The conceit of The Wonderful, Horrible Life of Leni Riefenstahl, as the opening narration states, is to approach probably the most influential filmmaker of the Third Reich "without preconceptions." She is, on the one hand, the filmmaker Pauline Kael once called "one of the dozen or so creative geniuses who have ever worked in the film medium," and on the other the woman who created Triumph of the Will, the most powerful propaganda film about the Nazis ever produced.

The film succeeds for the most part because director Ray Müller lets Riefenstahl speak for herself, with no experts to deconstruct or interpret what she says. And the result is mesmerizing.
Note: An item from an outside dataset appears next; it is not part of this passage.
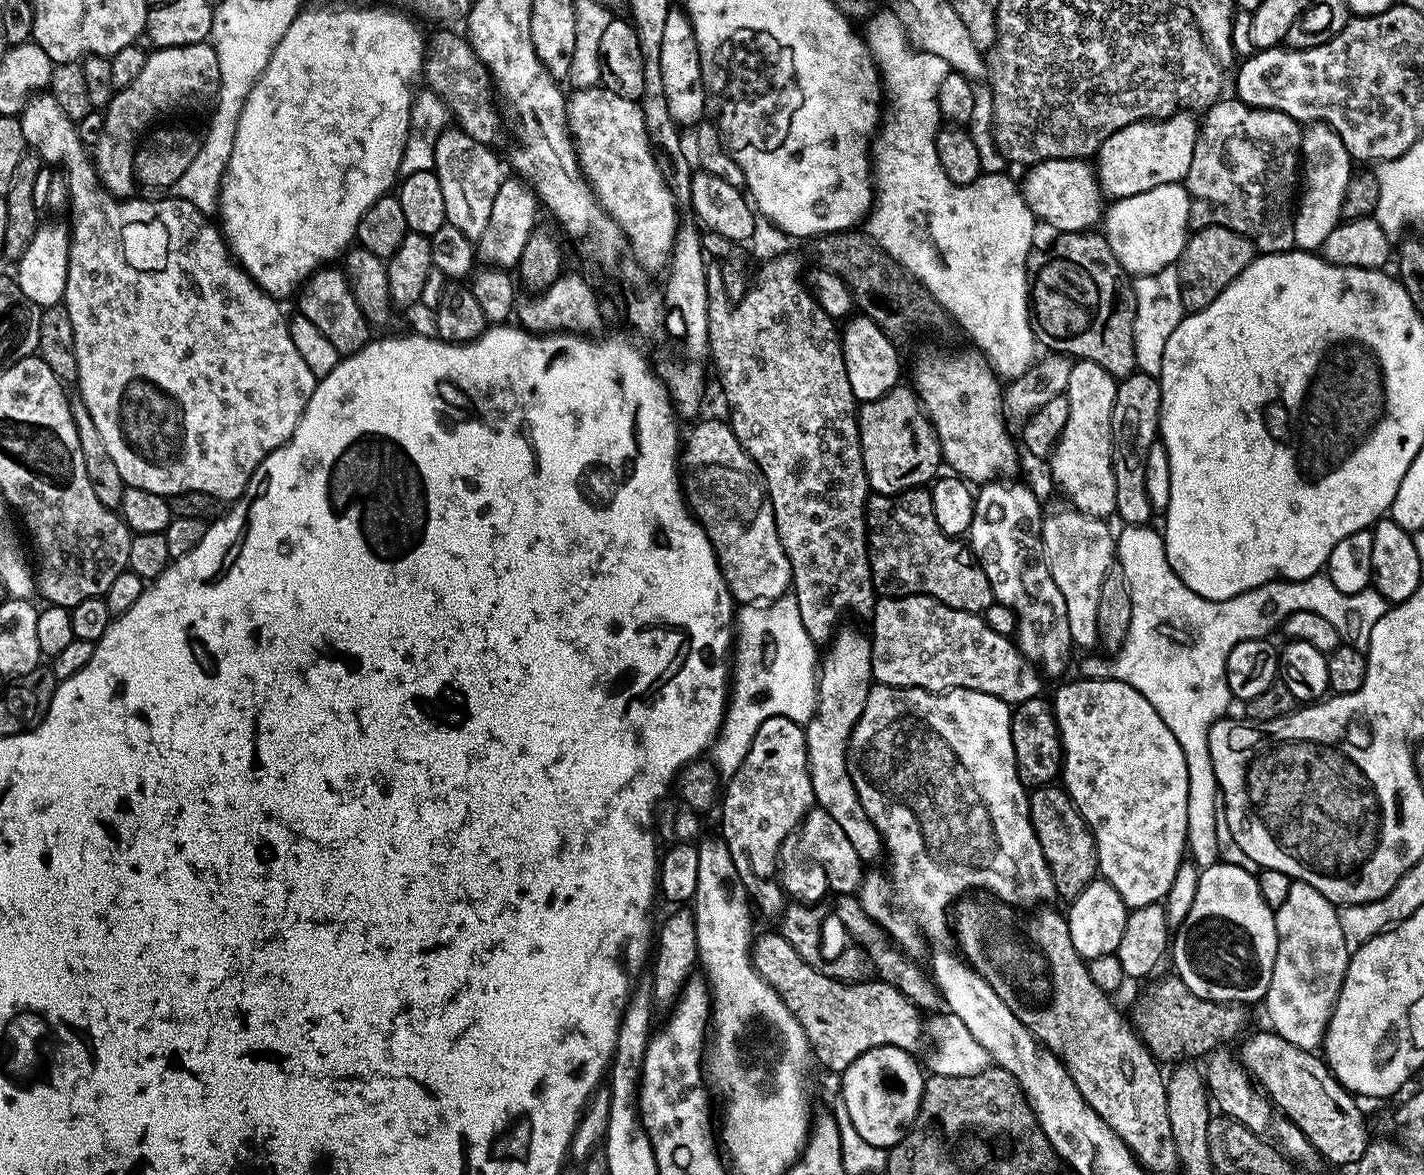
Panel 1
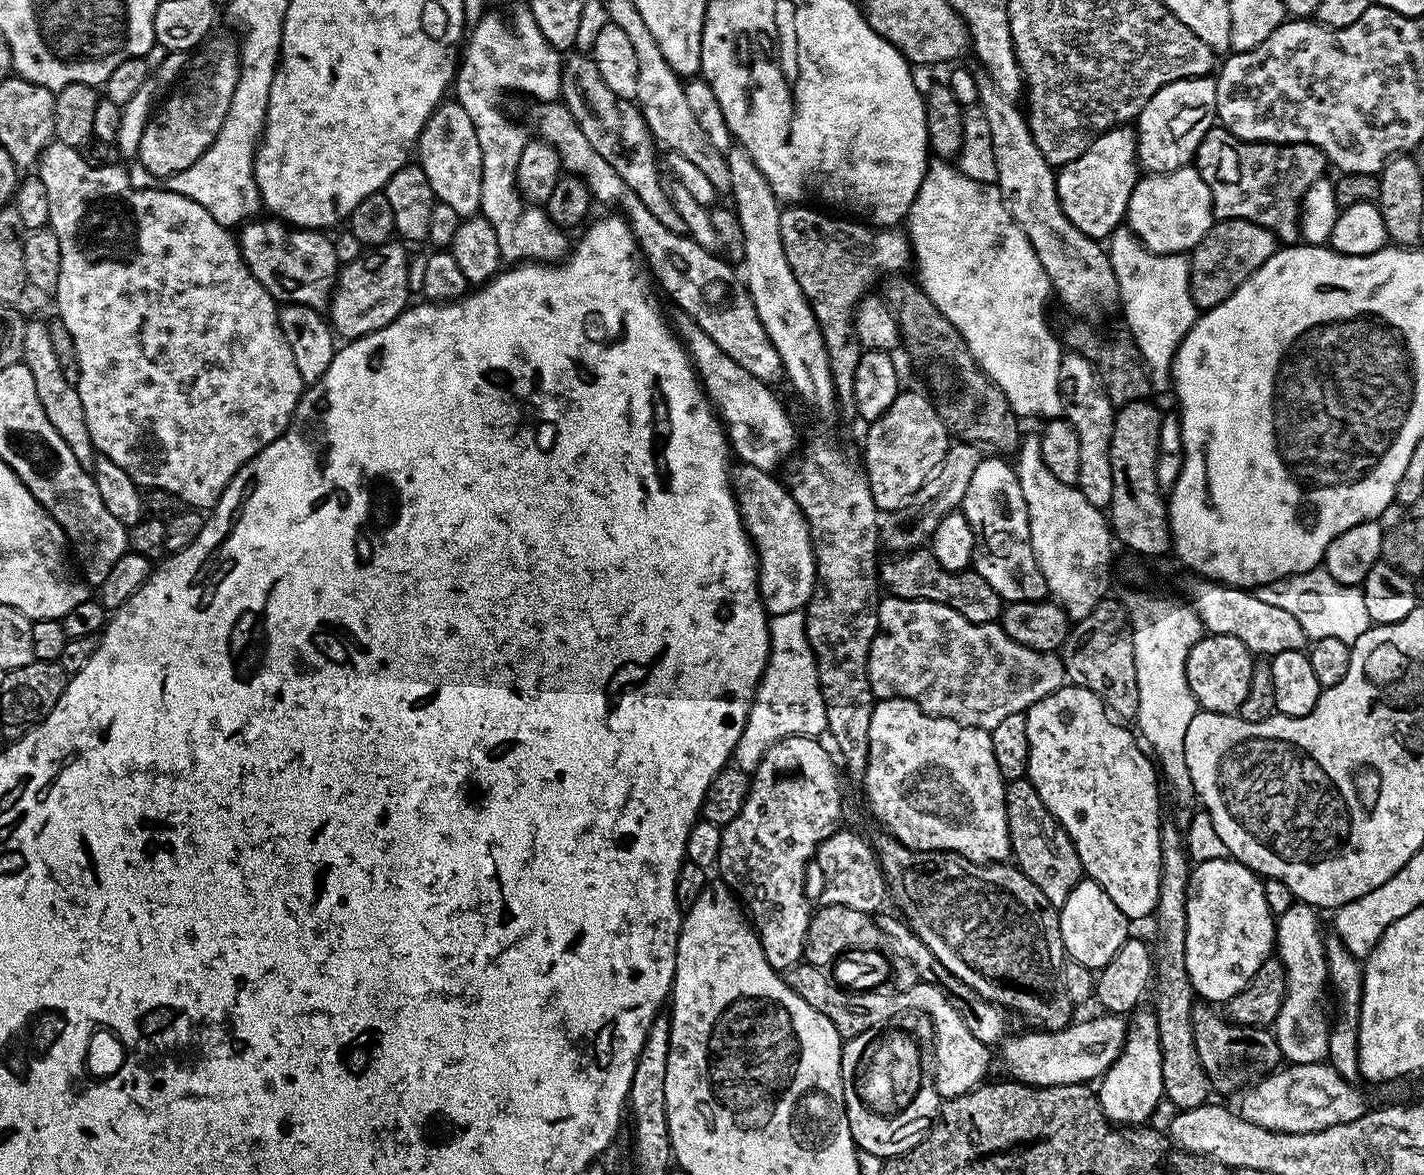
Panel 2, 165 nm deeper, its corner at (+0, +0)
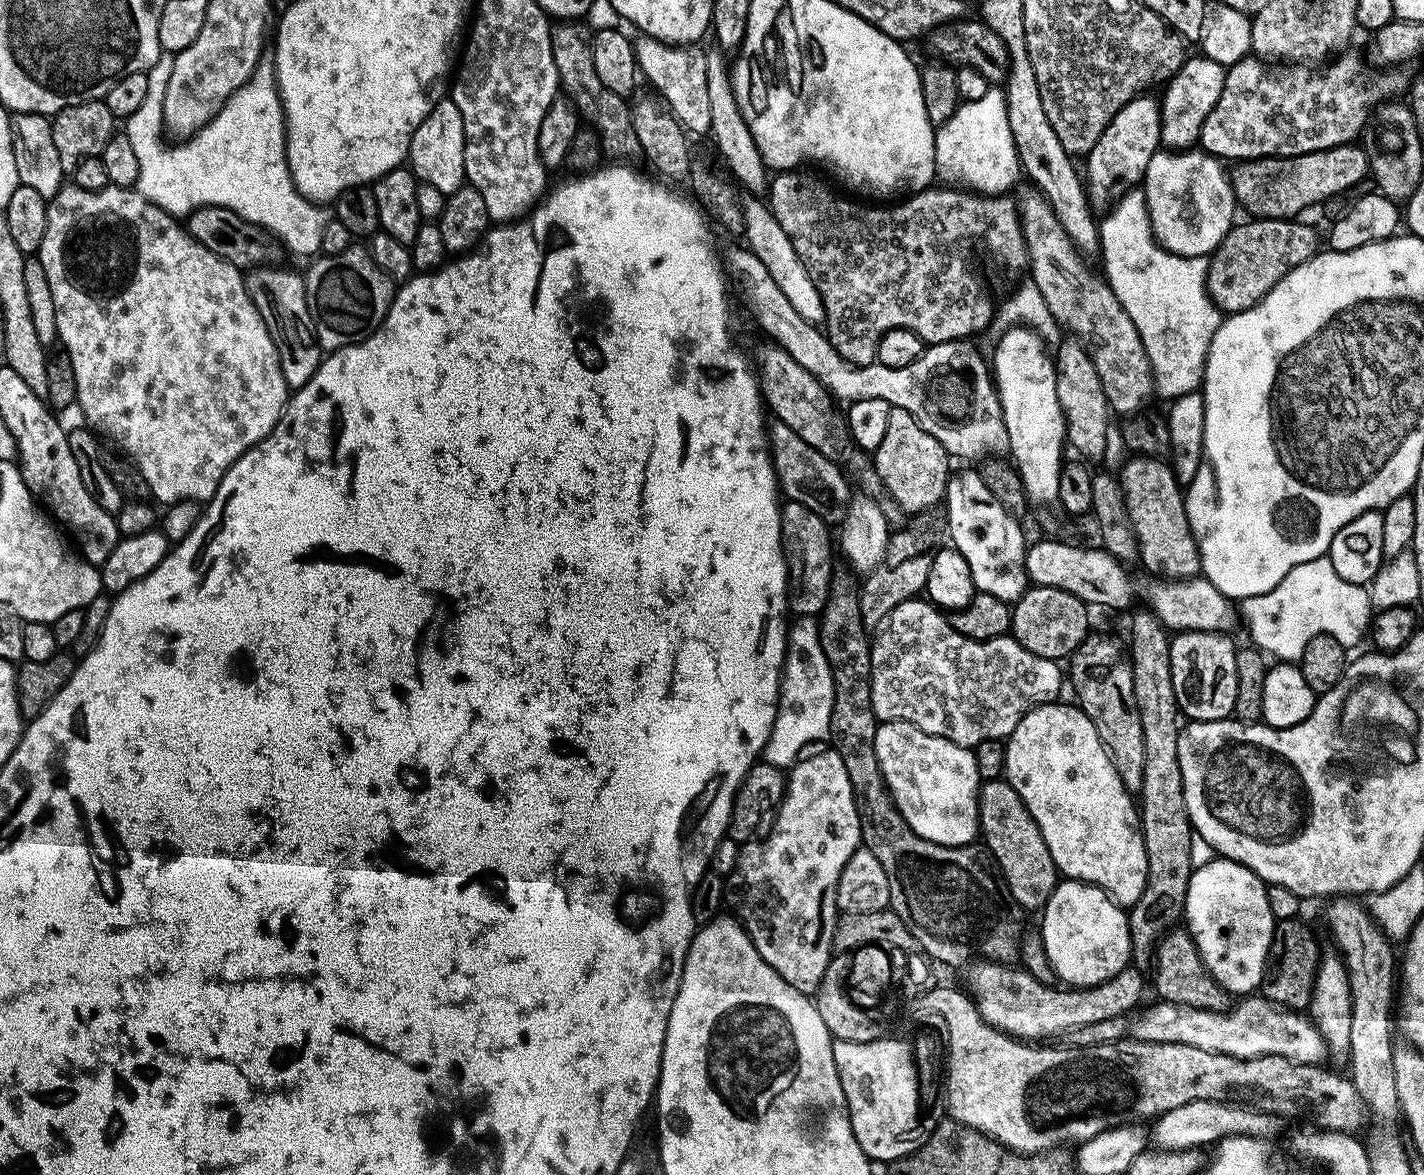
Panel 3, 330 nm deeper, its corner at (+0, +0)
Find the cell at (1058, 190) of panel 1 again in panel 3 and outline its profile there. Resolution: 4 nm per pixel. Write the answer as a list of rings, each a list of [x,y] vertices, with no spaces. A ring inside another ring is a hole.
[[[1141,94],[1122,106],[1110,126],[1106,126],[1102,138],[1098,138],[1098,142],[1094,142],[1088,152],[1088,165],[1082,168],[1082,172],[1086,177],[1086,193],[1093,209],[1098,210],[1103,204],[1115,205],[1121,197],[1133,191],[1143,181],[1150,166],[1150,158],[1161,147],[1160,105],[1150,97]]]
Riefenstahl regales us with stories of her years as an actress making mountain films in Germany, her notorious era as Hitler's filmmaker producing Triumph of the Will and Olympiad, the post-war period photographing the Nuba and, finally, her obsession, at age 90: scuba-diving.

I was both attracted to and repulsed by Riefenstahl. As a filmmaker I was seduced when this groundbreaking visualist discussed her work--how she constructed scenes in the editing room, how she composed shots, how she saw the world through the camera lens. This pleasure I felt, however, was lined with a certain shame: Should I be having so much fun listening to this woman? She was, after all, an artist so obsessed with the need to create that she allowed herself to ignore—and perhaps become complicit with—the virulent racist politics of the Nazis.
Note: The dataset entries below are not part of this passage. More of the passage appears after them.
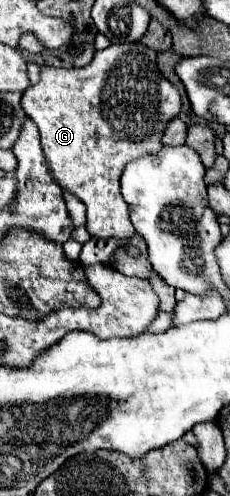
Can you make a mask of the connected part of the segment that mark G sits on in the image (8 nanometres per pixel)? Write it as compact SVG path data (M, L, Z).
M110 45L94 53L94 59L82 69L56 69L42 67L38 85L26 89L22 95L24 113L38 125L42 135L42 149L48 159L50 171L62 189L68 189L88 209L86 229L92 237L128 239L134 235L130 211L124 209L120 195L120 175L124 167L144 155L158 153L166 125L180 113L180 95L156 67L156 53L142 49L142 45Z

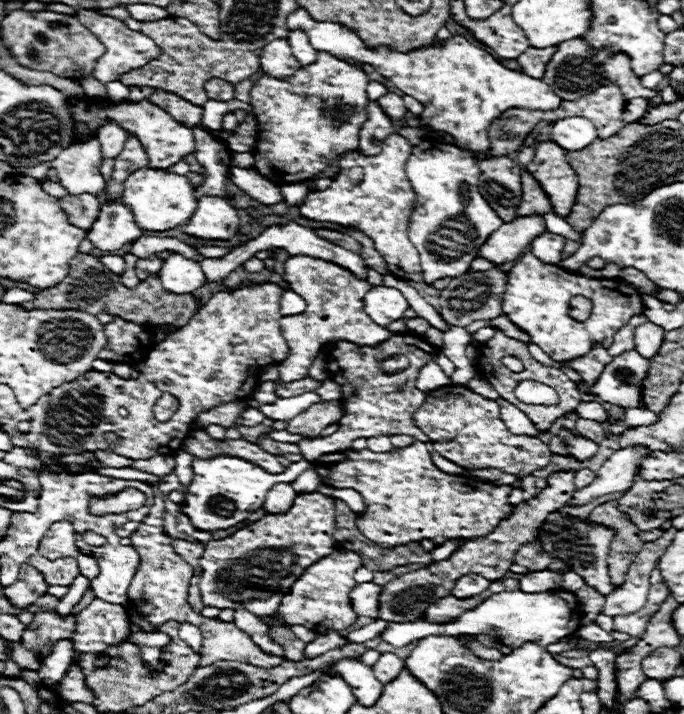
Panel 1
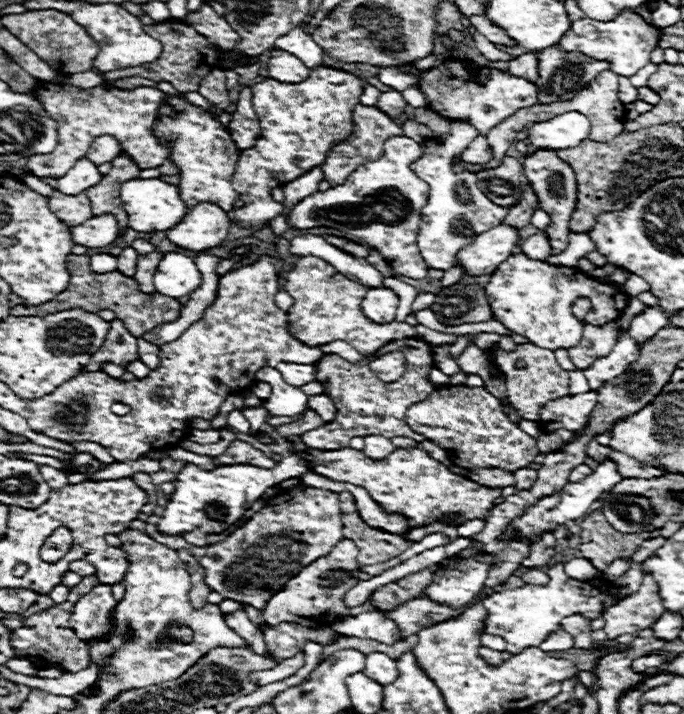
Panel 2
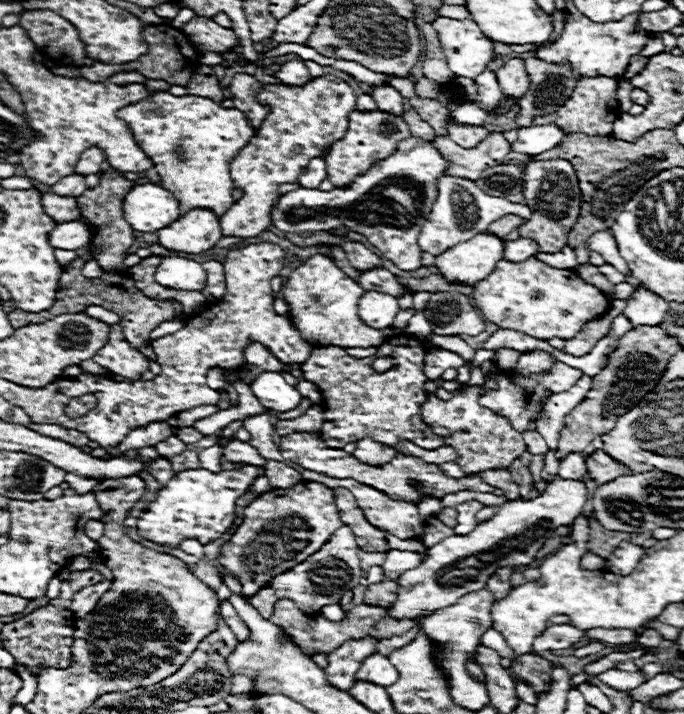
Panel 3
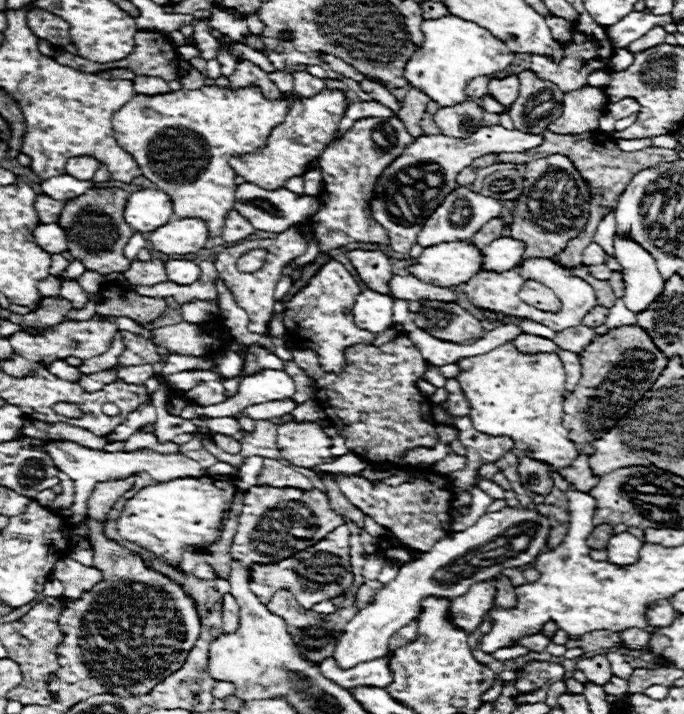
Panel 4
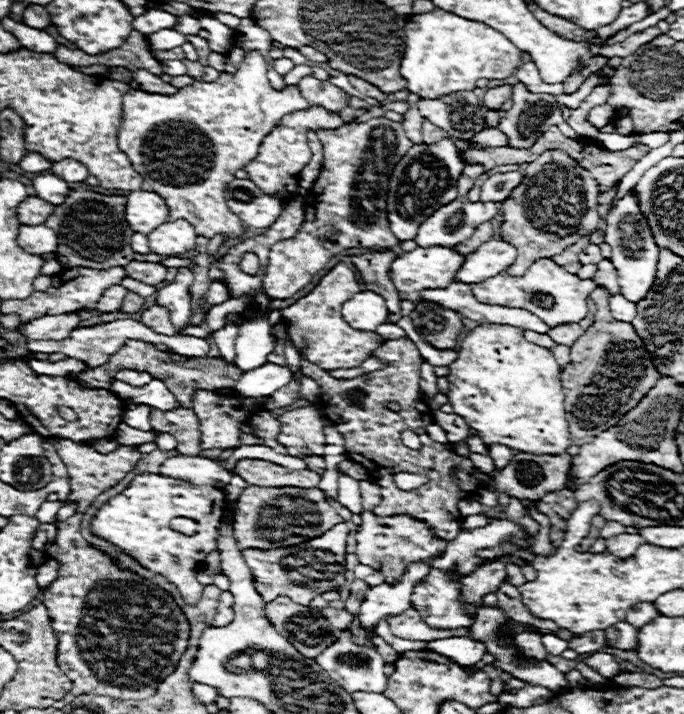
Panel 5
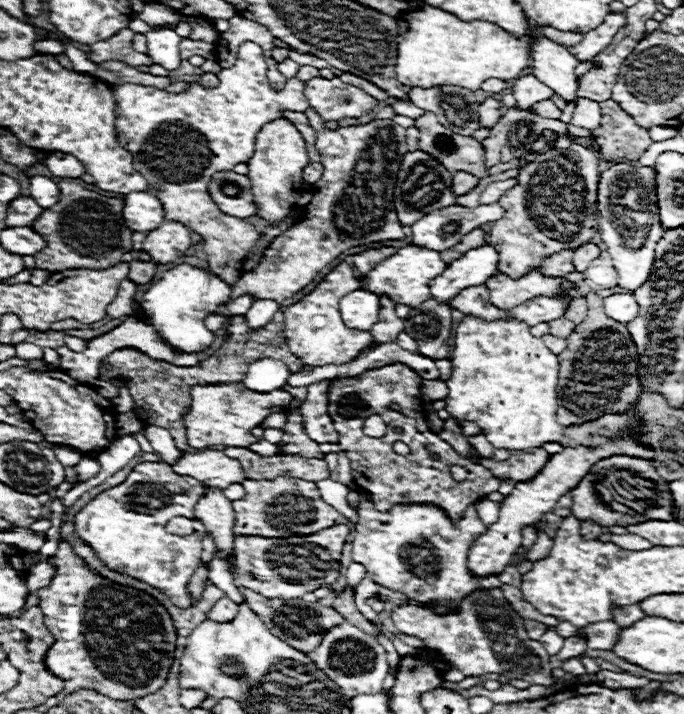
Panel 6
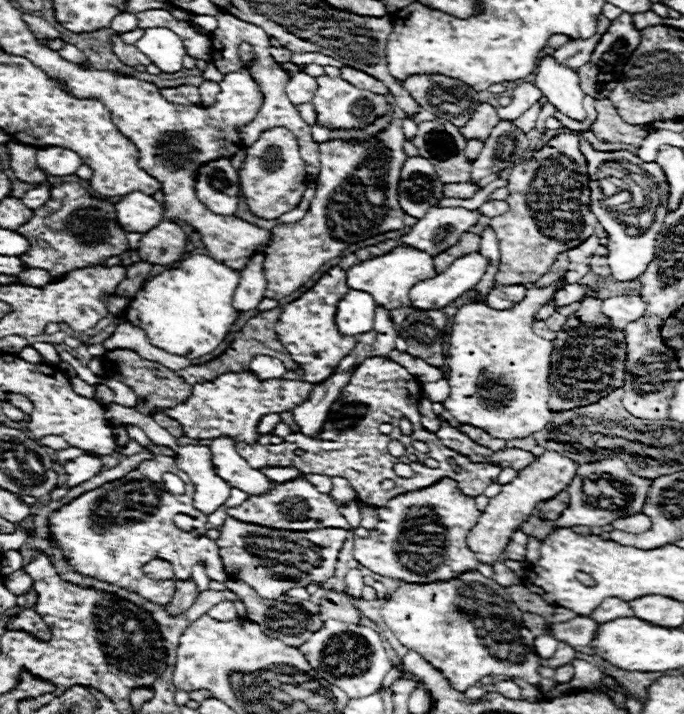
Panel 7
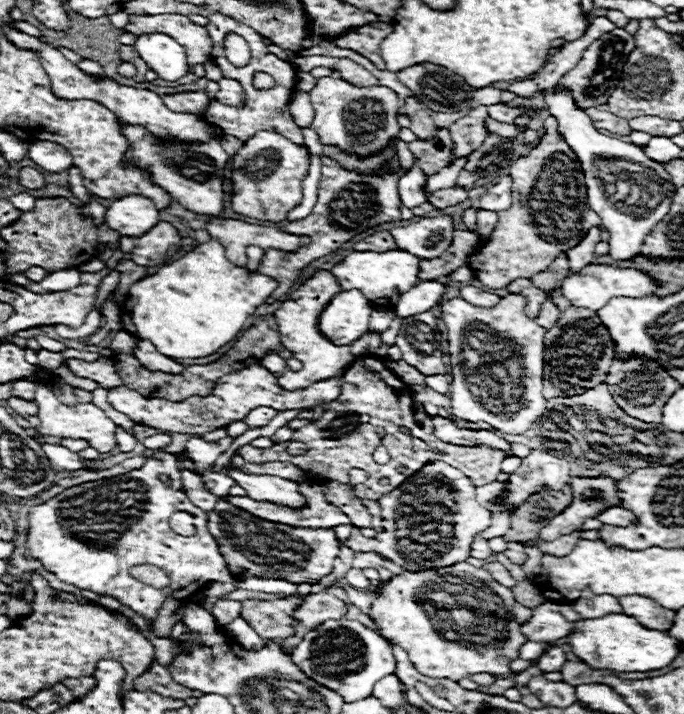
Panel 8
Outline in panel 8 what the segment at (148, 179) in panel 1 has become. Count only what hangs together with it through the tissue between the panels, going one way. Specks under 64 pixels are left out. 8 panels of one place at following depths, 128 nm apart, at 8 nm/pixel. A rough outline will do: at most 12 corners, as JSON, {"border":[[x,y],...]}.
{"border":[[124,196],[106,212],[122,236],[146,234],[160,210],[146,196]]}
There's a chilling scene of Riefenstahl watching a scene from Triumph of the Will, obviously enamored of her own footage. She posits that "in art one can't afford to be political," that Triumph of the Will was not about politics but an event. I wondered if she truly believed this or had she been telling herself this for so long that it had become a kind of truth—her truth. Can art really be taken out of context? Isn't the very aesthetic of her work political?

My favorite scenes are when Mller shows us Riefenstahl trying to direct his movie. She suggests, for instance, how he should set up his camera so that she is juxtaposed against the mountains. In another scene, she argues with him about a dolly shot and refuses to walk and talk at the same time. Müller shows us the difficult time he had with his subject, but most important he disabuses the audience of any notion that Riefenstahl is actually directing the film. He seems to be suggesting that whoever gets final cut, wins.

In the last scene, Müller suggests that maybe the German people are still waiting for an apology from Riefenstahl. She is unrepentant and insists she's never uttered an anti-Semitic sentiment in her life, was not member of Nazi party and didn't denounce anybody. "What then am I guilty of?" she asks.

 

Ramona S. Diaz's film Imelda, about the rise and fall of Imelda Marcos, aired on PBS' Independent Lens series on May 10.